Literary lion and four-time Booker nominee who once dismissed the prize as “posh bingo,” Julian Barnes won the 43rd annual Man Booker Prize, one of Britain’s premier book prizes, for his book “The Sense of an Ending,” judges announced Tuesday in London.

“Julian Barnes' The Sense of an Ending has the markings of a classic of English Literature,” said Dame Stella Rimington, chair of the 2011 judges, at the announcement in London’s Guildhall. “It is exquisitely written, subtly plotted and reveals new depths with each reading.”

“The Sense of an Ending,” Mr. Barnes’s first novel after six years, became a bestseller in the UK immediately upon publication. Writes the Booker Committee: “It is the story of a seemingly ordinary man who, when revisiting his past in later life, discovers that the memories he holds are less than perfect. Laced with trademark precision, dexterity and insight, this is the work of one of the world's most distinguished writers.”

The Man Booker Prize is awarded for the best work of fiction by an author from the Commonwealth or the Republic of Ireland. The winner receives a check for £50,000 ($79,000), a flurry of media attention, and is guaranteed a major boost in sales.

Barnes, 65, has authored ten previous novels, three books of short stories, and three collections of journalism. His work has been translated into more than 30 languages and he has been shortlisted for the Man Booker Prize four times, in all.

Barnes’s was one of six books shortlisted for the prestigious prize. Others included Carol Birch’s “Jamrach’s Menagerie,” Patrick deWitt’s “The Sisters Brothers,” Esi Edugyan’s “Half Blood Blues,” Stephen Kelman’s “Pigeon English,” and “A.D. Miller’s “Snowdrops.”

Exercise tasks
a) According to the article on the 2011 Man Booker Prize, how much money does the winner receive?
b) Name the five shortlisted books other than Barnes's that the article on the 2011 Man Booker Prize mentions, each with its author.
c) Carry on the article about Julian Barnes winning the 2011 Man Booker Prize, picking up after its final sentence.
The material after this point is separate from the article on the 2011 Man Booker Prize.

[Saved entries]
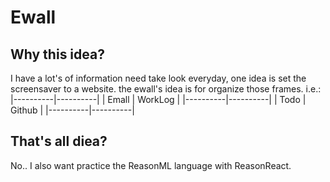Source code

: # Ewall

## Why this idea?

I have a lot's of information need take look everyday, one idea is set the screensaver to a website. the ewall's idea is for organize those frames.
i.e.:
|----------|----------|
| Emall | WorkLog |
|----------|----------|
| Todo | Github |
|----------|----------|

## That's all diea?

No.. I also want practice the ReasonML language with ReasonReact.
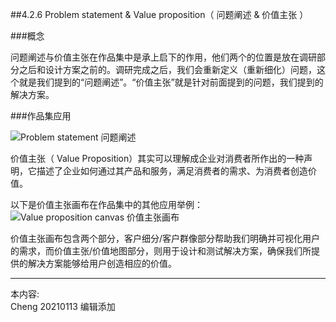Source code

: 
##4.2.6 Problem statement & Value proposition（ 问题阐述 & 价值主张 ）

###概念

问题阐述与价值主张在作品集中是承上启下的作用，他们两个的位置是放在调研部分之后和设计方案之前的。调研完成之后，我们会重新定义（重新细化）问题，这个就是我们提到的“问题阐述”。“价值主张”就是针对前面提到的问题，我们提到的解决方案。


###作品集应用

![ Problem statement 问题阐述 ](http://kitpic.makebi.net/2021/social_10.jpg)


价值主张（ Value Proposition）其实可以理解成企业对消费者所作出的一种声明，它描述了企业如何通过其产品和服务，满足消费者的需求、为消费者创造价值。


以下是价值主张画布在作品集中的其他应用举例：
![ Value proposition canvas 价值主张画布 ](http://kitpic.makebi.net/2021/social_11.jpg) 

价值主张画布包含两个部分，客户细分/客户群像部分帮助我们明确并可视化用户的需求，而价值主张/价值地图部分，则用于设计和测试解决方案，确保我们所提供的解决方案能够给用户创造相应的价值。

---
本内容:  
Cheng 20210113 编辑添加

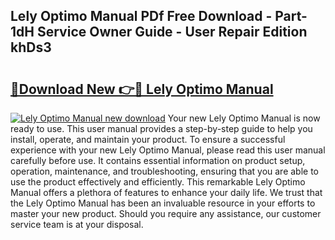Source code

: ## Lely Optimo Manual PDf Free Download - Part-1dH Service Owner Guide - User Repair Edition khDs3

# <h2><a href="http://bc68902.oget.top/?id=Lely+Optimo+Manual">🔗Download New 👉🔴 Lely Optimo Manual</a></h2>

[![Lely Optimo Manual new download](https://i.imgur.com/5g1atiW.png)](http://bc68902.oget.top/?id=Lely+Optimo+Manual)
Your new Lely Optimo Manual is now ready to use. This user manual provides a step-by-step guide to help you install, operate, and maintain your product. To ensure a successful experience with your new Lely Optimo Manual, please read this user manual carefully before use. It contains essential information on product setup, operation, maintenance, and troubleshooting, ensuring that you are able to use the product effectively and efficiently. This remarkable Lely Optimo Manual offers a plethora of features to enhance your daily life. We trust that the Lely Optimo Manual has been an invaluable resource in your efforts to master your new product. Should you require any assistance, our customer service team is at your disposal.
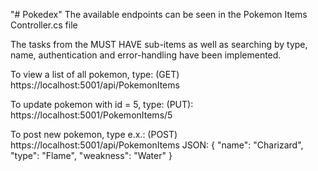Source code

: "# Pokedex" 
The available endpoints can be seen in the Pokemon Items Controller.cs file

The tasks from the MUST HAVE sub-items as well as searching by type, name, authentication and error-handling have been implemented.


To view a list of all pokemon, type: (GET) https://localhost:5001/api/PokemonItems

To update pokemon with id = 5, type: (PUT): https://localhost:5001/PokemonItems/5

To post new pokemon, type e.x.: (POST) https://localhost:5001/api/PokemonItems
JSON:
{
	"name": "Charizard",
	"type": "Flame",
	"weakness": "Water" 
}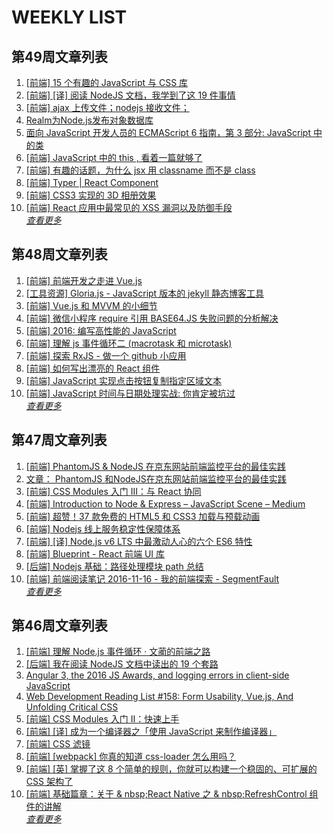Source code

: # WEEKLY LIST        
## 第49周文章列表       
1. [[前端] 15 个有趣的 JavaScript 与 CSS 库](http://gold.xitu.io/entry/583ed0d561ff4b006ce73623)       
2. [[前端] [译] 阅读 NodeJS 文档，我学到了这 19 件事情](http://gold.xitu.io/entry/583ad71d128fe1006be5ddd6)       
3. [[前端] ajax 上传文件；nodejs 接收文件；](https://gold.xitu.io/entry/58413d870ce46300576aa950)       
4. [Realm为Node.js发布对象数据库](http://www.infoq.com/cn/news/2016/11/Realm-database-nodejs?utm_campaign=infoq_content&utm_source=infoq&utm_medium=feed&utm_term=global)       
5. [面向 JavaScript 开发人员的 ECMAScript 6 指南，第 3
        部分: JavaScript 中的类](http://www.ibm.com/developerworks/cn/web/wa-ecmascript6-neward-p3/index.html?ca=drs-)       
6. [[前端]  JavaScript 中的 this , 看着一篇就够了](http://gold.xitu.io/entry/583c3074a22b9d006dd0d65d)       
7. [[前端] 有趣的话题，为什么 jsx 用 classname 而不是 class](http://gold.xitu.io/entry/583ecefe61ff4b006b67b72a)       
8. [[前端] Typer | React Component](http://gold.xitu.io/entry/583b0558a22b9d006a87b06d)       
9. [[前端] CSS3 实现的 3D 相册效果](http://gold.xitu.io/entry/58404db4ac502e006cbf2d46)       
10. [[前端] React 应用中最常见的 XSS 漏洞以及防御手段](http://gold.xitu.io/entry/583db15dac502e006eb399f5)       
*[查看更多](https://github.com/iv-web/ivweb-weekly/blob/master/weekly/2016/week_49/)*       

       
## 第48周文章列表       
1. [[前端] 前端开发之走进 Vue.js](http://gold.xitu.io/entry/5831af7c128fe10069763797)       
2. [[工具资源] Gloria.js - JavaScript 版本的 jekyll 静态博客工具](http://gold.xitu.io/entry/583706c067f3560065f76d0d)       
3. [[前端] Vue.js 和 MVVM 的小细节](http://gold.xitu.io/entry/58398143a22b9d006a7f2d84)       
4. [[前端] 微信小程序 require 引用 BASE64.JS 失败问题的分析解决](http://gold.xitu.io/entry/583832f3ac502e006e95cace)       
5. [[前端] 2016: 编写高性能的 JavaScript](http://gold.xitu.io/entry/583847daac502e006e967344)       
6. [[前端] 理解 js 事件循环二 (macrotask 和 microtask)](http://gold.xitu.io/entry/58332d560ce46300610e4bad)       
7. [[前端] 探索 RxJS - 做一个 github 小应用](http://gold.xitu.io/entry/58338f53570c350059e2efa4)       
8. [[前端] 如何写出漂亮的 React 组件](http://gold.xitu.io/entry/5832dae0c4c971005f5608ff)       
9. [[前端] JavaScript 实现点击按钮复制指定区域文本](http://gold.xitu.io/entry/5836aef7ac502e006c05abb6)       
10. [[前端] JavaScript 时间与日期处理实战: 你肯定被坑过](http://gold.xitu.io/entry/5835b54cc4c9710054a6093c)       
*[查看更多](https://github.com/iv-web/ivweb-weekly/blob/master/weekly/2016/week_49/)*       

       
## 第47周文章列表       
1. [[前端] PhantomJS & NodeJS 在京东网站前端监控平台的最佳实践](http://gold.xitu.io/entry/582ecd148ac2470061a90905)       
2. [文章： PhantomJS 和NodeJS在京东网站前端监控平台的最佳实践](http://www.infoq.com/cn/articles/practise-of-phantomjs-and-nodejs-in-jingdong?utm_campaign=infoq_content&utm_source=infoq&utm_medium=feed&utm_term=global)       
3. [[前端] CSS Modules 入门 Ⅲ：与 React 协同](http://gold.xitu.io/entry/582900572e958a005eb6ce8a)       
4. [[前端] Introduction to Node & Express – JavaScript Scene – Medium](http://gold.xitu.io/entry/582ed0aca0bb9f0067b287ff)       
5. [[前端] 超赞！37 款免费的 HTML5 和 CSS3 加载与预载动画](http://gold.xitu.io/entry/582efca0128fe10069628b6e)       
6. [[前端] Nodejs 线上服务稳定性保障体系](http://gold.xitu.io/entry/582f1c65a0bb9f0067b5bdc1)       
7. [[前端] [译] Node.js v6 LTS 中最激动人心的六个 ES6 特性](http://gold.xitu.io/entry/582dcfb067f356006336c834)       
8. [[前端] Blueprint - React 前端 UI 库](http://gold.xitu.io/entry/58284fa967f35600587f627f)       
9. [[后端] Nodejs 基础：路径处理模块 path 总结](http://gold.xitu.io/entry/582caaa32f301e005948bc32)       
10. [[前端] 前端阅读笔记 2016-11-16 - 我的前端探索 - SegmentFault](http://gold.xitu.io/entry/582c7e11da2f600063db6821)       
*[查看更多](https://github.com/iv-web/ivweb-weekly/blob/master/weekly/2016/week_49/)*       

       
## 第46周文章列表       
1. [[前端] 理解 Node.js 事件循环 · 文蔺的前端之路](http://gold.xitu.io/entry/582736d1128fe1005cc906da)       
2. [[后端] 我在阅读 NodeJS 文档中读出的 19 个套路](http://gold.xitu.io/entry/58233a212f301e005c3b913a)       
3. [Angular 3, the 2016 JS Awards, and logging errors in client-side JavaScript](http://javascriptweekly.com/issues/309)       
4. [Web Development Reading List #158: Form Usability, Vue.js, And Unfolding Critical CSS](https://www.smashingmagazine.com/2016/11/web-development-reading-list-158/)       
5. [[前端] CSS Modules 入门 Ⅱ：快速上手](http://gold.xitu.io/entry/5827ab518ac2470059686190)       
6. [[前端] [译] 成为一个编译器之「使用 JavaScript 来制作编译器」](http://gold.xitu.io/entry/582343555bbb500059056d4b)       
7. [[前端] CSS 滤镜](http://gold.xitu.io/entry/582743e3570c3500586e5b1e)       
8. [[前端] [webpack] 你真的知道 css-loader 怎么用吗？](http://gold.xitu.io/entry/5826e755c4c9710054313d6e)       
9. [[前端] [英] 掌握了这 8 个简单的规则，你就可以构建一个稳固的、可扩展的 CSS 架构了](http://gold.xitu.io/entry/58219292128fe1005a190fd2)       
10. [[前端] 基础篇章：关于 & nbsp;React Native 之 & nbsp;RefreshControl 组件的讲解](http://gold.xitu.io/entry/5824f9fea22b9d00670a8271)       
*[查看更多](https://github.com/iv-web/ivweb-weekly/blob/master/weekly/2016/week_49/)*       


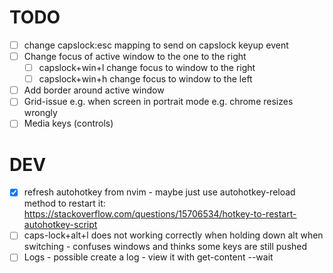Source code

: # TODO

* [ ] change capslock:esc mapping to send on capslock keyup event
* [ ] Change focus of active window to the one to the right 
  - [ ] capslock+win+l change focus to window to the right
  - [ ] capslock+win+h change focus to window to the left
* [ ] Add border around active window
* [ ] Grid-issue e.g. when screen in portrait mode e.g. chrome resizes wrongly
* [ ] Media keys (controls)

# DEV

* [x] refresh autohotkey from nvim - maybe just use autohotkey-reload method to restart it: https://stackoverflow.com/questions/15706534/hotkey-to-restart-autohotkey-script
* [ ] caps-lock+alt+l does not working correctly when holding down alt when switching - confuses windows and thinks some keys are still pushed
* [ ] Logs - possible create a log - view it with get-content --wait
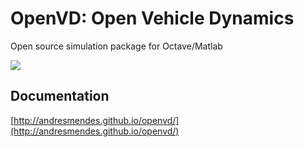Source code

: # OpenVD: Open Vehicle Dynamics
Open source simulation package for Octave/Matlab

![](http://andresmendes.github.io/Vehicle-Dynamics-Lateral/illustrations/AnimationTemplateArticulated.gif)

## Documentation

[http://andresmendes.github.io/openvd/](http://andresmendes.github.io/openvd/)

Answers by item
a) The winner receives a check for £50,000 ($79,000).

b)
- "Jamrach's Menagerie" by Carol Birch
- "The Sisters Brothers" by Patrick deWitt
- "Half Blood Blues" by Esi Edugyan
- "Pigeon English" by Stephen Kelman
- "Snowdrops" by A.D. Miller

c)
This year’s contest has been particularly controversial. Barnes recently called the Man Booker Prize “posh bingo,” and criticized judges for being “inflated by their brief celebrity.”

And Britain’s literati have criticized this year’s shortlist, claiming the contest awards populism, readability, and sales over artistic achievement.

Leo Robson, critic for the New Statesman magazine, recently wrote: "If things continue as they are, it isn't hard to imagine a time when the (Man Booker) prize will be seen as a way not of celebrating novels, just of selling them."

Critics have even launched a rival award, The Literature Prize, to unseat the Booker as the benchmark of literary excellence.

The board for the new prize said it will honor novels that are "unsurpassed in their quality and ambition", adding that "for many years this brief was fulfilled by the Booker,” according to a statement issued last Wednesday. "But,” it continued, “as numerous statements by that prize's administrator and this year's judges illustrate, it now prioritizes a notion of 'readability' over artistic achievement.”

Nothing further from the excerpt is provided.